(Photos with camera intrinsics)
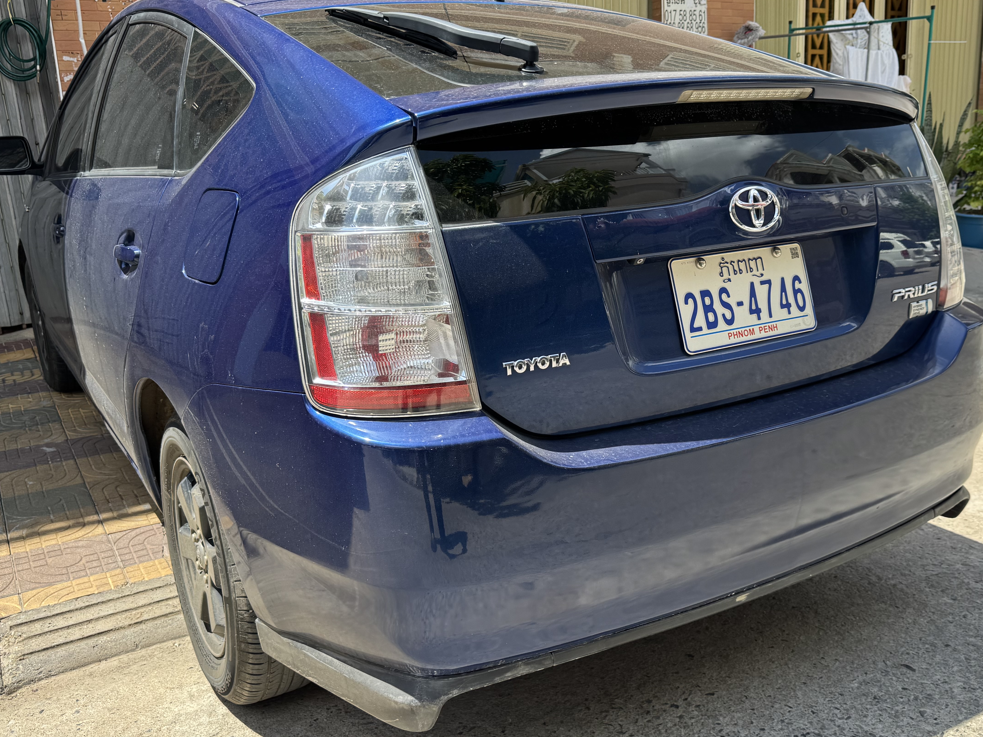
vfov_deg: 44.2
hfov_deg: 56.8
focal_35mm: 32
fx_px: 909
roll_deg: +2.5
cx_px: 525
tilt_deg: -10.9
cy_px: 375
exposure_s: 1/1637
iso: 80
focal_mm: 6.76
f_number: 1.78
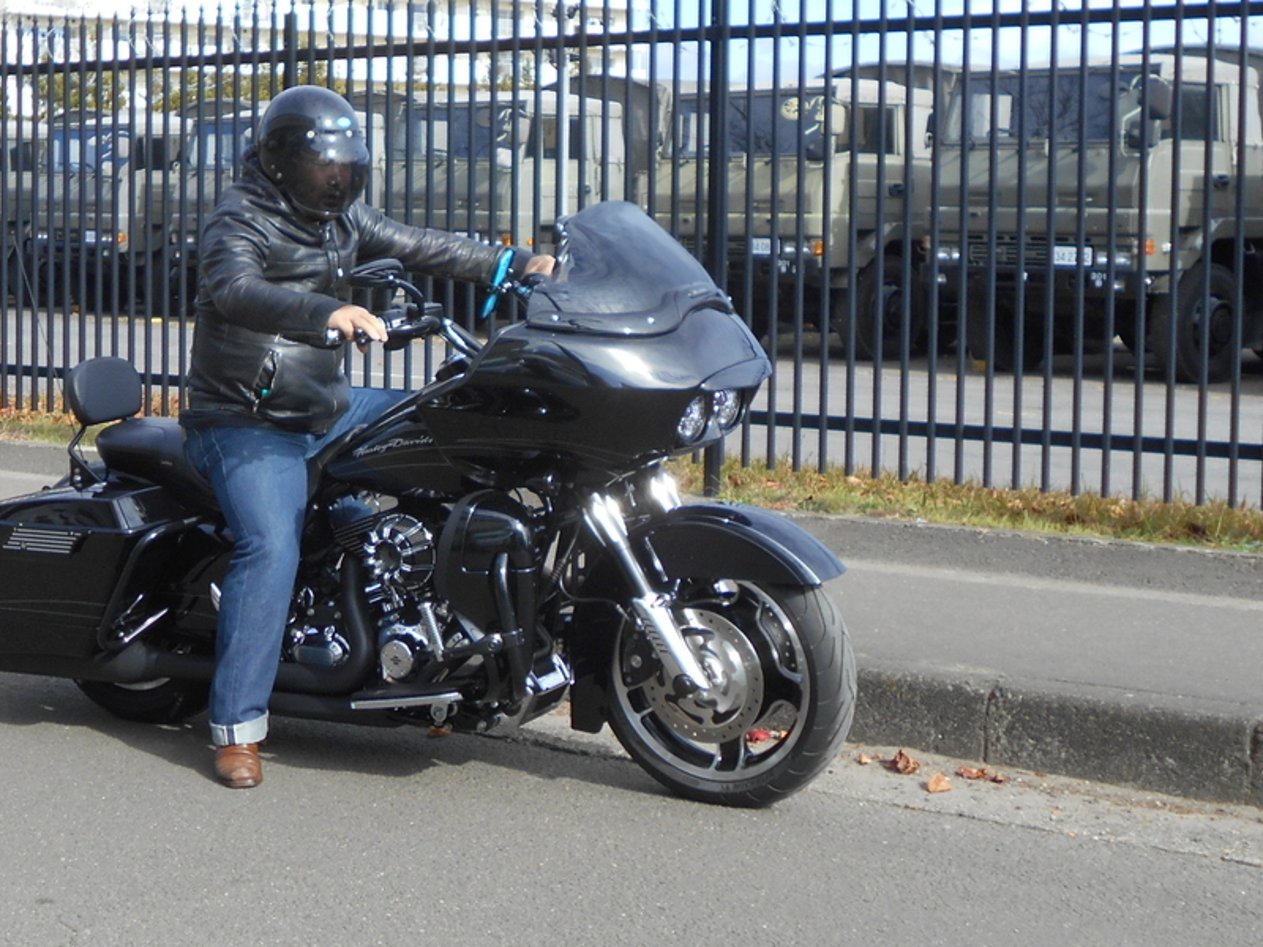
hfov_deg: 29.1
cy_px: 414
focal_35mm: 66
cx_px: 374
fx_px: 2408
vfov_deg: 22.2
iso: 80
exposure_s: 1/320
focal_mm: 7.7
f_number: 4.2
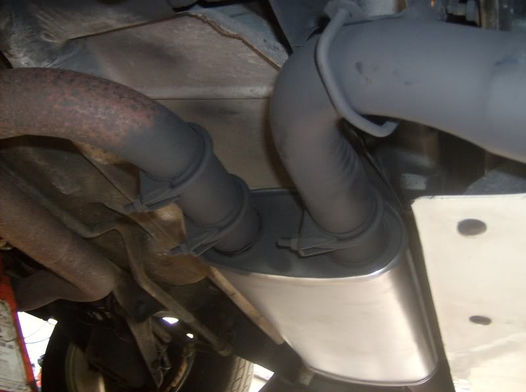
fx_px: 546
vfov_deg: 39.5
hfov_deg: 51.5
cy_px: 196
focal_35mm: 36
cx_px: 263
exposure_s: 1/60
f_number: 2.8
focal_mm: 6
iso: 200
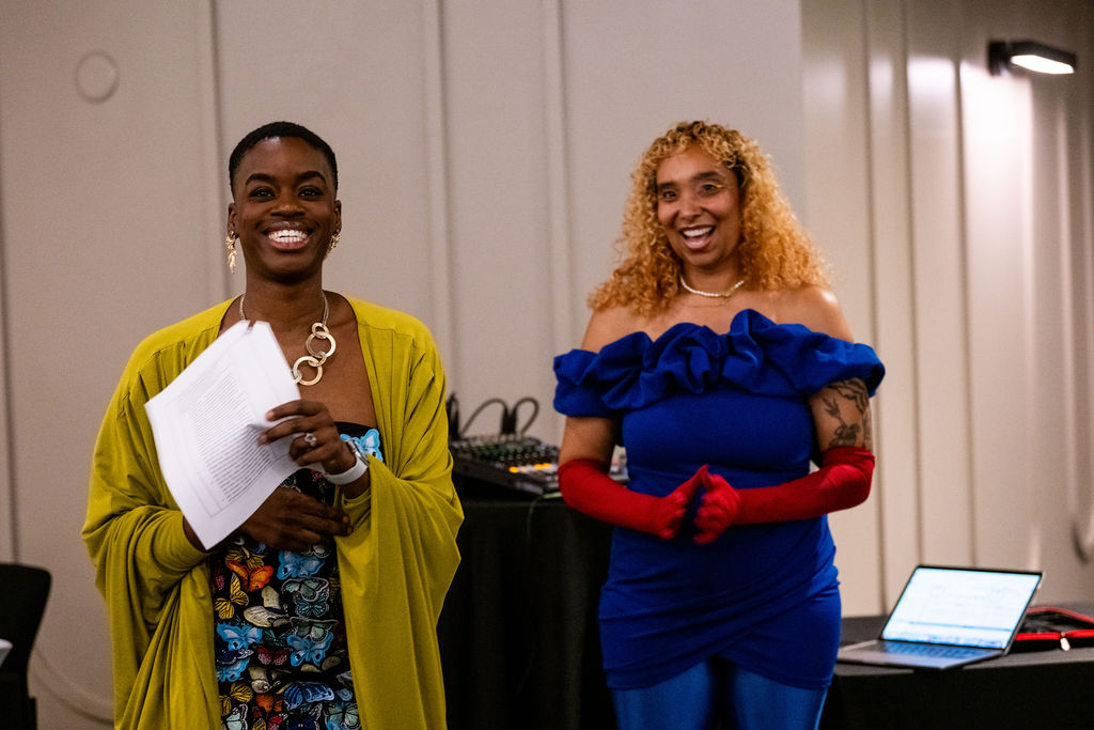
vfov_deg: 16.7
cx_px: 547
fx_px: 2492
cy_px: 365
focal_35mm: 82
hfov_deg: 24.8
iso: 2000
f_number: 2.8
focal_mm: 82
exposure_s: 1/125
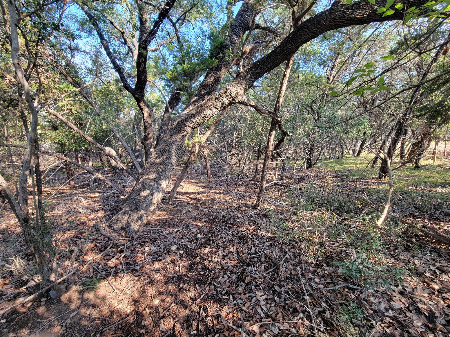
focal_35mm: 13
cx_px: 225
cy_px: 168
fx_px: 169
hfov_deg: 106.2
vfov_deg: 89.9
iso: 80
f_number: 2.2
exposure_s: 1/120
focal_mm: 2.2
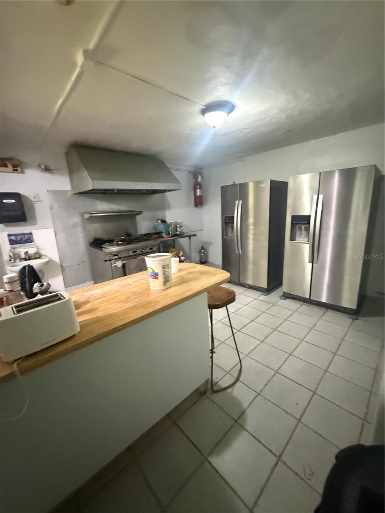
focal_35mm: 14
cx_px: 192
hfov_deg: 85.7
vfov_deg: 102.1
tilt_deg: -11.4
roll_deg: +1.2
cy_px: 256
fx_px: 208
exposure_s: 1/56
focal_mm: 2.22
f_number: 2.2
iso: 1600
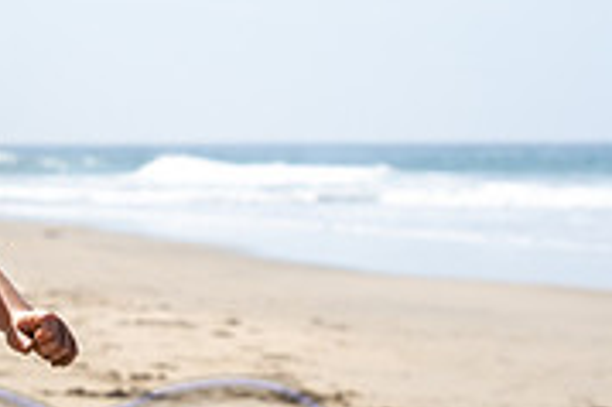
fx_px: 4280
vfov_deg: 5.4
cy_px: 385
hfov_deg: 8.1
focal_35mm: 252
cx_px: -140
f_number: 7.1
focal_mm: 74
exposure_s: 1/320
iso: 160
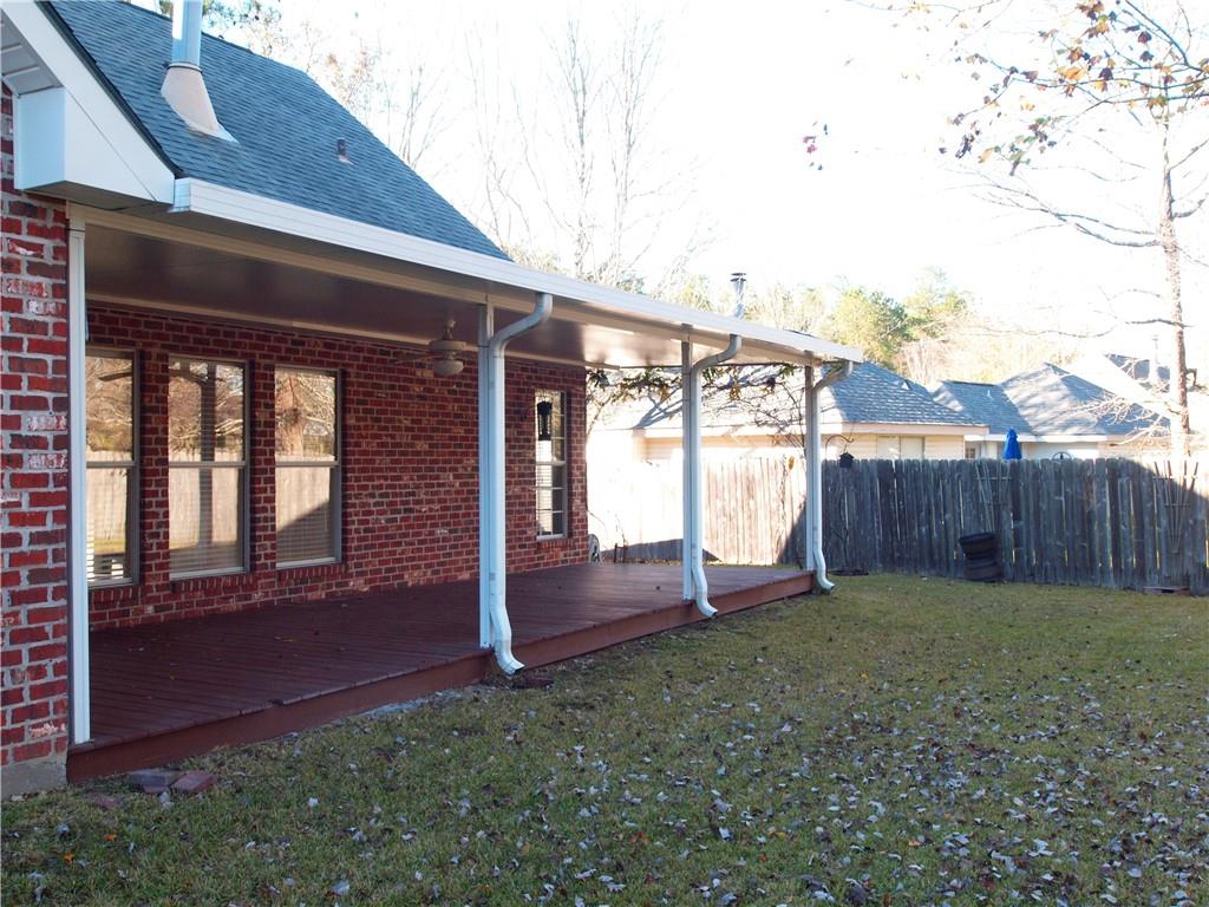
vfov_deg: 41.8
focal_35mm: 34
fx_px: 1187
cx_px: 604
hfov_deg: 54.0
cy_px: 454
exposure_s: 1/100
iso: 320
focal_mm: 17
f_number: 6.3
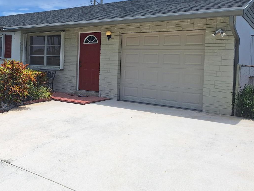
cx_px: 62
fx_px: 264
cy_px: 65
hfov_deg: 49.2
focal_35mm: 36
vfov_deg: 39.3
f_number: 1.8
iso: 40
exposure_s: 1/4310
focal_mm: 5.54
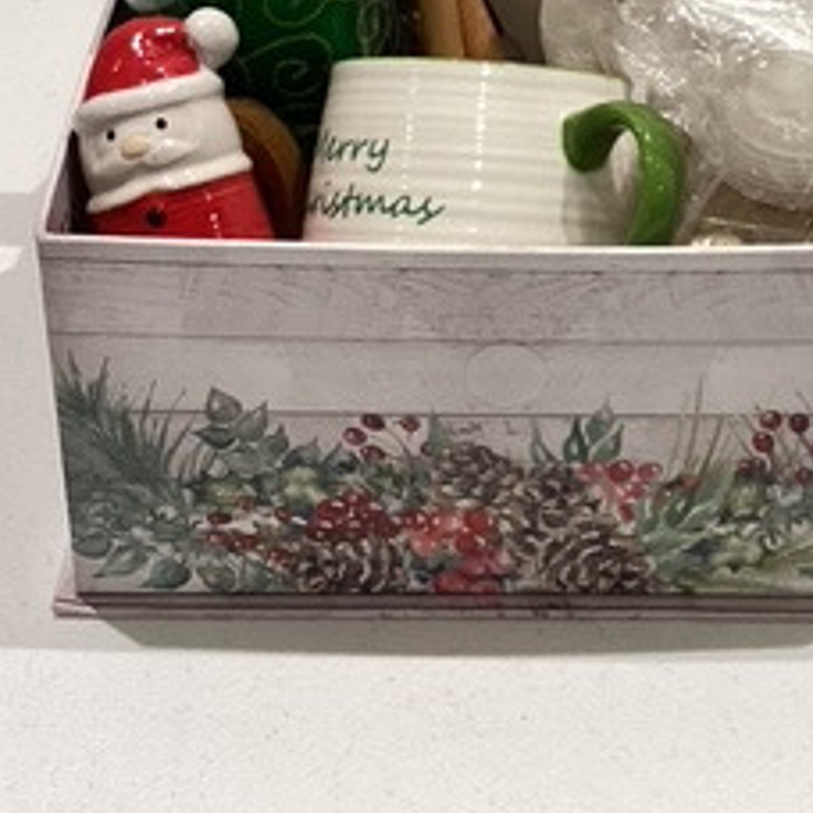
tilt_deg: -28.1
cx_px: 567
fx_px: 2046
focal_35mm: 77
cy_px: -93
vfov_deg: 21.3
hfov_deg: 22.3
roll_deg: +0.3
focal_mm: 3.3
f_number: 2.4
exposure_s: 1/60
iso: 100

> What is needed: Retype the lines above exactly, no pictures.

> Exercise result:
vfov_deg: 44.2
hfov_deg: 56.8
focal_35mm: 32
fx_px: 909
roll_deg: +2.5
cx_px: 525
tilt_deg: -10.9
cy_px: 375
exposure_s: 1/1637
iso: 80
focal_mm: 6.76
f_number: 1.78
hfov_deg: 29.1
cy_px: 414
focal_35mm: 66
cx_px: 374
fx_px: 2408
vfov_deg: 22.2
iso: 80
exposure_s: 1/320
focal_mm: 7.7
f_number: 4.2
fx_px: 546
vfov_deg: 39.5
hfov_deg: 51.5
cy_px: 196
focal_35mm: 36
cx_px: 263
exposure_s: 1/60
f_number: 2.8
focal_mm: 6
iso: 200
vfov_deg: 16.7
cx_px: 547
fx_px: 2492
cy_px: 365
focal_35mm: 82
hfov_deg: 24.8
iso: 2000
f_number: 2.8
focal_mm: 82
exposure_s: 1/125
focal_35mm: 13
cx_px: 225
cy_px: 168
fx_px: 169
hfov_deg: 106.2
vfov_deg: 89.9
iso: 80
f_number: 2.2
exposure_s: 1/120
focal_mm: 2.2
focal_35mm: 14
cx_px: 192
hfov_deg: 85.7
vfov_deg: 102.1
tilt_deg: -11.4
roll_deg: +1.2
cy_px: 256
fx_px: 208
exposure_s: 1/56
focal_mm: 2.22
f_number: 2.2
iso: 1600
fx_px: 4280
vfov_deg: 5.4
cy_px: 385
hfov_deg: 8.1
focal_35mm: 252
cx_px: -140
f_number: 7.1
focal_mm: 74
exposure_s: 1/320
iso: 160
vfov_deg: 41.8
focal_35mm: 34
fx_px: 1187
cx_px: 604
hfov_deg: 54.0
cy_px: 454
exposure_s: 1/100
iso: 320
focal_mm: 17
f_number: 6.3
cx_px: 62
fx_px: 264
cy_px: 65
hfov_deg: 49.2
focal_35mm: 36
vfov_deg: 39.3
f_number: 1.8
iso: 40
exposure_s: 1/4310
focal_mm: 5.54
tilt_deg: -28.1
cx_px: 567
fx_px: 2046
focal_35mm: 77
cy_px: -93
vfov_deg: 21.3
hfov_deg: 22.3
roll_deg: +0.3
focal_mm: 3.3
f_number: 2.4
exposure_s: 1/60
iso: 100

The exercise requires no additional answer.